Europeia como solução de recurso, mesmo que nunca se identificasse a si própria como tal.
A história do meu pai é muito semelhante. Sobreviveu à guerra em diversos esconderijos na Holanda e mesmo que se gabe de falar melhor a língua do que a maior parte dos holandeses, não acredito que se sinta holandês. Nos últimos anos de vida andava sempre com um manual de inglês no casaco de couro preto, por motivos que nunca percebi muito bem.
É verdade que nasceu em Berlim, mas os pais eram oriundos de Lemberga (actual Lviv) e o seu primeiro passaporte tinha sido emitido pelo Império Austro-Húngaro.
Era-lhe indiferente: europeu, à falta de melhor.
Ao contrário da minha mãe, pronunciava a palavra com um certo orgulho. Até que um dia lhe perguntei: "Porque não vais para Israel?", ao que ele me respondeu: "Sou europeu." Era difícil, em Amesterdão, nos anos 1970, dizer que uma pessoa era, em boa verdade, oriunda do Império Austro-Húngaro.
A nossa actual Europa é qualquer coisa de suspeito, uma doença, ou talvez um museu, provavelmente um fracasso. Quem pretende ser europeu, de facto, proclama outra coisa: que é cosmopolita, sem residência, um traidor da pátria, um pária. Um escritor meu amigo que, como eu, foi para os EUA, disse: "É mais fácil gostar dos EUA quando não vivemos cá."

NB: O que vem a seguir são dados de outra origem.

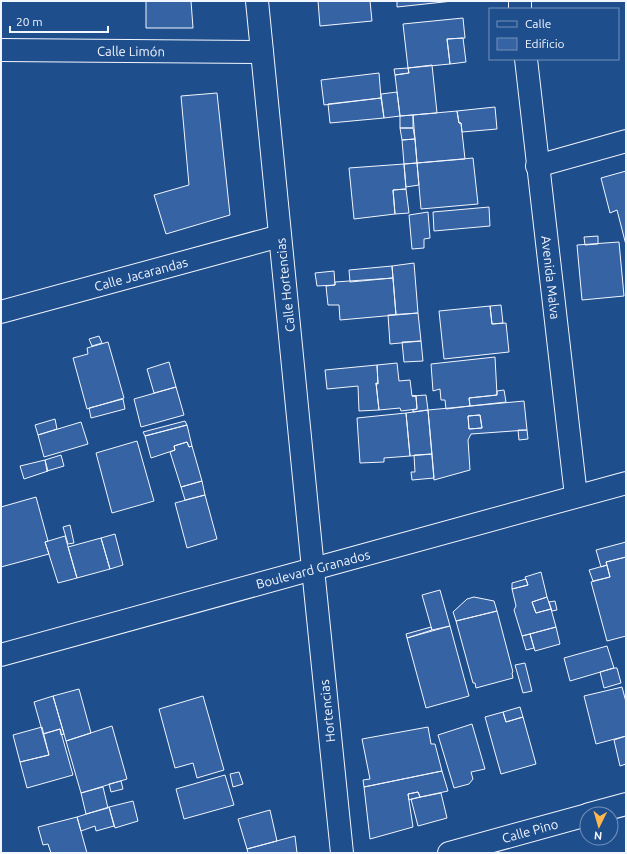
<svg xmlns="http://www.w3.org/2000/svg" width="627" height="854" font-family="Ubuntu,sans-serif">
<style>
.building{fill:#3563a3;stroke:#f2f6ff;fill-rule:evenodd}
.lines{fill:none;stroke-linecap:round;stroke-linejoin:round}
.minor-casing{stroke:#f2f6ff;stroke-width:24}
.tertiary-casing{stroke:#f2f6ff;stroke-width:24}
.minor{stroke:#1f4e8c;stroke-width:22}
.tertiary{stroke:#1f4e8c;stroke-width:22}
.labels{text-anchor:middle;stroke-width:3;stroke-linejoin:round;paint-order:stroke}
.street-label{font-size:13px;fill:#f2f6ff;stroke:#1f4e8c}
</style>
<rect width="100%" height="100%" fill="#1f4e8c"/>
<path class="building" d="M146,1H191L193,28H146Z
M318,1H370L372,21L320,26Z
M397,1H453L397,7Z
M463,18L465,38L447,39L450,64L408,68L403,24Z
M463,38L466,62L450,64L447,39Z
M432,65L437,113L400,116L395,75L409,73L408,68Z
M408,68L409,73L395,75L394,69Z
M379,73L381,98L324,105L321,80Z
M397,92L400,116L384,118L381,94Z
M217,93L230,215L166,234L154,195L189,185L181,96Z
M381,98L384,118L330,123L328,104Z
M495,107L497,129L462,132L461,123H459L457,111Z
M457,111L459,123H461L465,159L417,163L413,115Z
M413,115V128H400V116Z
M400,128H413L415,139L402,140Z
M415,139L417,163L404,164L402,140Z
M473,158L478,204L421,209L417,163Z
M417,163L419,185L406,187L404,164Z
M404,164L406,189L393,190L395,214L354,219L349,168Z
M626,171V245L617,210L610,213L601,178Z
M406,189L409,213L395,214L393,190Z
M489,207L490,226L434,231L433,212Z
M428,212L430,238L424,239V248L412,249L409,215Z
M598,236V244L585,245L584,237Z
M619,242L624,296L582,300L577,245Z
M414,263L418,313L396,315L392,266Z
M392,266L393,278L350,282L349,270Z
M334,271L335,285L317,286L315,273Z
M393,278L396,315L340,320L339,305H328L326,286L335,285V282Z
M501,305L503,323L492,324L490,306Z
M490,306L492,324L506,323L509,352L444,359L439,311Z
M418,313L421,341L390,344L388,315Z
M99,336L102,343L92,346L89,339Z
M421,341L423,361L404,362L402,342Z
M108,342L124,398L87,409L73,358L88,354L87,348Z
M495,357L497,395L469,398L470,406L446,409L445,400H441L440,389L433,391L431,364Z
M169,362L176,387L154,393L147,369Z
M397,363L399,381L410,380L412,396H416L417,409L401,411L400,408L379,410L376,383L378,384L377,365Z
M377,365L378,384L376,383L379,410L359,411L358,386L327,389L325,370Z
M176,387L184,415L141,427L134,399Z
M504,390L506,402L470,406L469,398L497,395V391Z
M426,395L428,410L413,412V410L417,409L416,396H412Z
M123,399L125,409L91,418L89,408Z
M524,401L527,430L471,434L468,440L470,470L434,480L428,410ZM480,415L482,428L469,429L468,416Z
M428,410L432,454L410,456L406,413Z
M406,413L410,456L384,458V462L360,463L357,418Z
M480,415L482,428L469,429L468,416Z
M55,419L57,429L38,435L35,425Z
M185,421L187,425L145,436L143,432Z
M81,422L88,444L44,457L38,435Z
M187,425L192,446L189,447L187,442L174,446L175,450L151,458L145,436Z
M518,430H527L528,439L519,440Z
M137,441L154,501L112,513L96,453Z
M187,442L189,447L192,446L202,481L181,487L170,452L175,450L174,446Z
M432,454L434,478L412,480L411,472H415L414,455Z
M61,455L64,466L47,471L45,460Z
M45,460L48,471L24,479L20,466Z
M202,481L205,495L185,500L181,487Z
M205,495L217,539L187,548L175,503Z
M36,497L48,541L45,542L49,554L1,567V507Z
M70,525L74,543L68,544L63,527Z
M115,534L123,565L110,569L101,538Z
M65,536L77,578L58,583L45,542Z
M101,538L110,569L77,578L68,547Z
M626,542V557L606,562L607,565L601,567L596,550Z
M626,557V636L607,641L591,582L610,577L606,562Z
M607,565L610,577L593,581L589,570Z
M541,572L547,597L532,602L536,613L551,609L556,627L522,636L514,610L516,606L512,589L528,585L525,577Z
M526,579L528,585L512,589V583Z
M440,590L450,626L432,630L422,595Z
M474,597L494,601L497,611L456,621L453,612L467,599Z
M547,597L551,609L536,613L532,602Z
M555,601L557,610L552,611L549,602Z
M497,611L513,672L512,673L513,678L476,688L475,683H473L456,621Z
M450,626L469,696L426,708L407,638Z
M431,627L432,630L407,638L406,634Z
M556,627L560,644L535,651L530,634Z
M530,634L534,648L526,650L522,636Z
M607,646L614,668L570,681L564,658Z
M525,663L532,691L523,693L515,665Z
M614,668H617L621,683L604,688L600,672Z
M622,687L626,702V736L596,744L584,696Z
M79,689L91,733L66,741L53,696Z
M53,696L64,734L61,735L60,729L43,734L34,702Z
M203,696L224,770L197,778L193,763L175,768L159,709Z
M520,707L523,717L506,722L503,712Z
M503,712L506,722L523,717L536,764L501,774L485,717Z
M472,724L485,769L471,772L473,779L469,784L454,788L438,735Z
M112,726L127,779L81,793L66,741Z
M42,727L49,755L20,762L13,735Z
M428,727L431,744H435L442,771L364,787L363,780L370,779L362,739Z
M60,729L73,775L27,788L20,762L49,755L43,734Z
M626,736V764L620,766L614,740Z
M442,771L448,791L420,797L418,792L408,794L413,827L370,839L364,787Z
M239,772L243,784L233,787L230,774Z
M225,775L234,805L184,819L176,789Z
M121,781L123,789L111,792L109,784Z
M103,787L108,808L86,814L81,793Z
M418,792L420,797L409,800L408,794Z
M441,793L447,818L418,826L411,799Z
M133,801L138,821L115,828L109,807Z
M109,807L114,826L96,831L95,826L81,831L77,817Z
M270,810L277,841L247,849L238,819Z
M77,817L87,853H51L48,844L43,845L38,827Z
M295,836L297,853H248L247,849Z"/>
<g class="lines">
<g class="minor-casing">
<g id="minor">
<path d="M520,1V9"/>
<path id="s1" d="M1,50L262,52"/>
<path id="s2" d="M526,59L576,496"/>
<path d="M537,166L626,141"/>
<path id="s3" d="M1,312L280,236"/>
<path d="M589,814L626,804"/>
<path d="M342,853L313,569L626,483"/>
<path id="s4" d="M449,853L587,815"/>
</g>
</g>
<g class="tertiary-casing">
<path id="tertiary" d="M1,655L313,569L257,1"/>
</g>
<use href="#minor" class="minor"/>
<use href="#tertiary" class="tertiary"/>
</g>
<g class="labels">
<g class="street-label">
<text dy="5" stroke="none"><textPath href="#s1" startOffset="130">Calle Limón</textPath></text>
<text dy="5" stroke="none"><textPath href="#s3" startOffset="145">Calle Jacarandas</textPath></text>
<text dy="5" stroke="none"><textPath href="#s2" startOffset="220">Avenida Malva</textPath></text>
<text transform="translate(285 285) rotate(-96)" y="5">Calle Hortencias</text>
<text transform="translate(313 569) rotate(-15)" y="5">Boulevard Granados</text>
<text transform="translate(327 711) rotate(-96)" y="5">Hortencias</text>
<text dy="5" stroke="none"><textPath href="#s4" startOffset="84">Calle Pino</textPath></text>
</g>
</g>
<rect width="627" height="854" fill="none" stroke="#f2f6ff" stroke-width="4"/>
<rect x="489" y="8" width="130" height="52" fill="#1f4e8c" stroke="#7391ba"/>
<rect x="497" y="21" width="20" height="6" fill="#1f4e8c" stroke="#7391ba"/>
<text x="525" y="28" font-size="12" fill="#f2f6ff">Calle</text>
<rect x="497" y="38" width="20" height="12" fill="#3563a3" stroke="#7391ba"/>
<text x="525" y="48" font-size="12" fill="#f2f6ff">Edificio</text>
<g transform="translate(599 826) rotate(185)"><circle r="19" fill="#1f4e8c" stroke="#7391ba"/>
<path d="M0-3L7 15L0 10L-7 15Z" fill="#ffb74d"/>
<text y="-6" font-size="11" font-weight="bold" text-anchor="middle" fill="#f2f6ff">N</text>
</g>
<path d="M10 26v6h98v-6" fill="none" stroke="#f2f6ff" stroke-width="2"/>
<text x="16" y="26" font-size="12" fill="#f2f6ff" stroke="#1f4e8c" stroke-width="3" paint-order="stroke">20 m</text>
</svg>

Tinha razão lá dentro. E, mesmo que eu goste dos EUA, pelo menos de Nova Iorque, sem me esquecer que os EUA recusaram a entrada aos meus avós e à minha mãe, não acho que esteja em Nova Iorque para ser americano. Foi o destino que me trouxe a Nova Iorque e mesmo que eu quisesse ter sido americano, é precisamente o sítio onde sou e continuo a ser europeu, um passaporte americano não teria alterado nada.

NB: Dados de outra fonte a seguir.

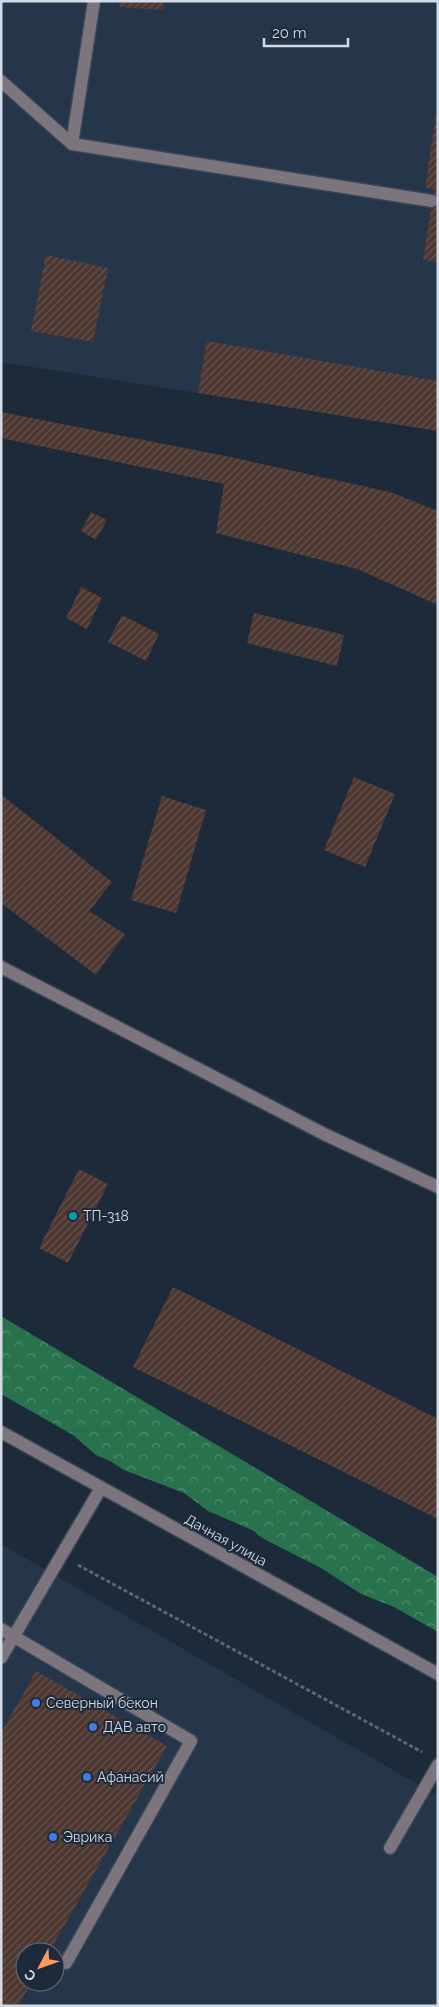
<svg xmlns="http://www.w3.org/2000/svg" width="439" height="2007" font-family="Raleway,sans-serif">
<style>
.built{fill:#25364a;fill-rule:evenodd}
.forest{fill:url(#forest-crowns)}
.building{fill:url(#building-hatch)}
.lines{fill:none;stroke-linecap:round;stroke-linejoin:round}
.minor-casing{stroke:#3a4656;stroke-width:15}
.path{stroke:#5b6674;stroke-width:3;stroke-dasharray:4 2.5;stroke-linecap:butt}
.minor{stroke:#7c757e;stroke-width:12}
.culture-dot{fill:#0f9aa8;stroke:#1d2a3a;stroke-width:2}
.shop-dot{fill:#3f7fe0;stroke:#1d2a3a;stroke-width:2}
.labels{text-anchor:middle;stroke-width:4;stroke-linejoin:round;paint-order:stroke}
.poi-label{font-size:14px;fill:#d3dce6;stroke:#1d2a3a;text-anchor:start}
.street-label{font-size:14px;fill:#d3dce6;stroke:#1d2a3a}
</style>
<defs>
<pattern id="forest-crowns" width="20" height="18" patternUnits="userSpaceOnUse" patternTransform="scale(1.25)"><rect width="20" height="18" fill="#28734d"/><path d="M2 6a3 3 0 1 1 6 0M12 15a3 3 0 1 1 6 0" fill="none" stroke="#508d6f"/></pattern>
<pattern id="building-hatch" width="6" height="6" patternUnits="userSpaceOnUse" patternTransform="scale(1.25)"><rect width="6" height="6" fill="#4d3731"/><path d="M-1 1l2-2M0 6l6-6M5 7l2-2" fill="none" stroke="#66534f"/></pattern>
</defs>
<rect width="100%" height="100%" fill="#1d2a3a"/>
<path class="built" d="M1,1H438V431L1,362Z
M1,1544L438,1796V2006H1ZM25,1952H55V1982H25Z"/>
<path class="forest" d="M1,1316L438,1577V1632L394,1607L361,1594L321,1568L264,1539L252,1530L208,1511L184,1493L124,1470L110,1461L96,1455L73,1435L1,1394Z"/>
<path class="building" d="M120,1H164L163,10L119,7Z
M437,108H438V262L423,260L434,189L425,188Z
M46,255L108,268L93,342L31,331Z
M207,341L438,381V431L198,393Z
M1,412L230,457L390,492L438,511V605L357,569L216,533L224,484L1,438Z
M91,512L107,520L96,540L81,531Z
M81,587L102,598L87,629L66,618Z
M254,613L344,635L337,666L247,643Z
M122,615L159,634L146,661L108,642Z
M354,777L395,794L365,867L324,850Z
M3,796L112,882L89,911L125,934L96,975L1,903V798Z
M162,796L206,810L176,913L131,900Z
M79,1169L108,1184L68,1263L39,1248Z
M173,1287L438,1419V1519L133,1367Z
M36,1671L167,1746L49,1952H25V1982H32L18,2006H1V1733Z"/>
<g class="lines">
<defs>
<path id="minor" d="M1,81L72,144L432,201
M72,144L94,1
M1,967L326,1135L438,1187
M1,1432L438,1674
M1,1629L191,1741L66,1963
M1,1658L101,1488
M390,1848L438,1765"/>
</defs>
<use href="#minor" class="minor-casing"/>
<path class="path" d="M78,1565L422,1752"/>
<use href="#minor" class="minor"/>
</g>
<circle class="culture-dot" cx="73" cy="1216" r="5"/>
<g class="shop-dot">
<circle cx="36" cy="1703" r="5"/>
<circle cx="93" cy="1727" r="5"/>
<circle cx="87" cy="1777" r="5"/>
<circle cx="53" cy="1837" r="5"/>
</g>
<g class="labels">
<g class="poi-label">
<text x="83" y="1221">ТП-318</text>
<text x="46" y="1708">Северный бекон</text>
<text x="103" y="1732">ДАВ авто</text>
<text x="97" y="1782">Афанасий</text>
<text x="63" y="1842">Эврика</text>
</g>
<g class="street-label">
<text transform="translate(226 1540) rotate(29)" y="5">Дачная улица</text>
</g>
</g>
<rect width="439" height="2007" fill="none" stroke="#d3dce6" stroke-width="5"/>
<g transform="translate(40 1967) rotate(229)"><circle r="24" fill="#1d2a3a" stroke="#66717f"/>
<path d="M0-4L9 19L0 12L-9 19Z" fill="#fe9b58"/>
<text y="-8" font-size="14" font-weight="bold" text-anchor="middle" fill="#d3dce6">С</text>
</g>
<path d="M264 38v8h84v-8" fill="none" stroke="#d3dce6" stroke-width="2.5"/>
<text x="272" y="38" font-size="15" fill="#d3dce6" stroke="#1d2a3a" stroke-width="4" paint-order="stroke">20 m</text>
</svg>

Num seu ensaio, Hannah Arendt declarou que um judeu poderia ser um pária consciente. Um judeu poderia, digamos assim, adoptar o estatuto de pária, ao qual não poderia escapar de maneira nenhuma.
Sem querer romancear o pária e sem querer chamar a todos os europeus novos judeus, é o estatuto mais atraente, mesmo para quem não é judeu: "pária consciente".